В связи с нападением Германии на СССР советское правительство 7 июля 1941 г. направило ноту посольству Японии в Москве, В которой извещало об установлении Советским Союзом на Дальнем Востоке специальных зон, представляющих опасность для навигации. Установление зон объяснялось необходимостью оборонительных мер против неоднократных рейдов в этот район немецких военных судов[386].

18 июля заместитель министра иностранных дел Японии Т. Охаси вручил ответную ноту полпреду СССР в Токио Сметанину с протестом против этих мер советского правительства.

Протест своего правительства Охаси мотивировал тем, что введение этих зон нарушает безопасность навигации японских судов, курсирующих между Японией и Владивостоком, и наносит удар по японскому рыболовству у берегов Кореи, а установленные в зонах плавучие мины при их неизбежном дрейфе создают опасность для японского судоходства в целом.

В связи с этим в ноте содержалось не только требование отменить объявленные меры, но и предупреждение, что Япония оставляет за собой право предпринять любую необходимую акцию для сохранения спокойствия в водах Дальнего Востока.

26 июля советская сторона направила еще одну ноту в МИД Японии, объяснив введение зон военной необходимостью и заверив Токио о своем стремлении не препятствовать японским судам в акватории, прилегающей к Владивостоку. В ноте отвергалось утверждение японской стороны об опасности установления этих зон для японского рыболовства на том основании, что они охватывают только прибрежные воды советского Дальнего Востока.

На это в ноте, незамедлительно врученной Сметанину заместителем министра иностранных дел Японии Э. Амау, были повторены прежние контраргументы Токио, содержалось утверждение, что угроза со стороны немецкого военно-морского флота является надуманной. В ноте предупреждалось, что в случае ущерба, который нанесут эти действия СССР, Япония потребует соответствующее возмещение.

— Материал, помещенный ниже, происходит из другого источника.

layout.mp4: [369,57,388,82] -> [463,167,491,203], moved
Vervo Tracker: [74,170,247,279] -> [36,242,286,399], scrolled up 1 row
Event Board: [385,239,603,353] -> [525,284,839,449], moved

Как показали дальнейшие события, эти предупреждения оказались небезосновательными. Уже 5 сентября Амау заявил протест в посольство СССР в Токио в связи с гибелью японского рыболовного судна, столкнувшегося с плавучей миной в Японском море, и потребовал как возмещения ущерба, так и отмены ограничительных зон.

Не дождавшись быстрого ответа советской стороны, 18 сентября он заявил, что все большее количество оторвавшихся от фалов советских плавучих мин появляется в открытом море, и вновь потребовал отмены указанных зон.

22 сентября Сметанин вручил ответную ноту советского правительства, в которой отвергался протест Токио и содержался отказ в компенсации как лишенный доказательств. В ноте указывалось, что минирование советских территориальных вод для предотвращения проникновения судов Германии, с которой СССР находится в состоянии войны, соответствует международному праву.

5 ноября произошел еще один серьезный инцидент – японский пароход «Киби-мару» по пути из Кореи в порт Цуруга столкнулся с плавучей миной на широте 40°41 северной широты 131° восточной долготы и пошел на дно со 156 пассажирами на борту. В связи с этим заместитель министра иностранных дел Японии X. Ниси вновь потребовал компенсации и отмены упомянутых зон.

В ответ Сметанин не согласился с утверждением собеседника, заявив, что это – лишь его предположение и что советские плавучие мины устроены так, что даже если они оторвутся от фалов, то будут совершенно безопасны. Он настаивал на том, что «Киби-мару» затонул в результате взрыва котла или контактной, а не плавучей мины, которые установлены в советских зонах.

Полпред высказал также предположение, что это японское судно было, возможно, пушено на дно преднамеренно ВМС третьей стороны с целью спровоцировать осложнения в советско-японских отношениях.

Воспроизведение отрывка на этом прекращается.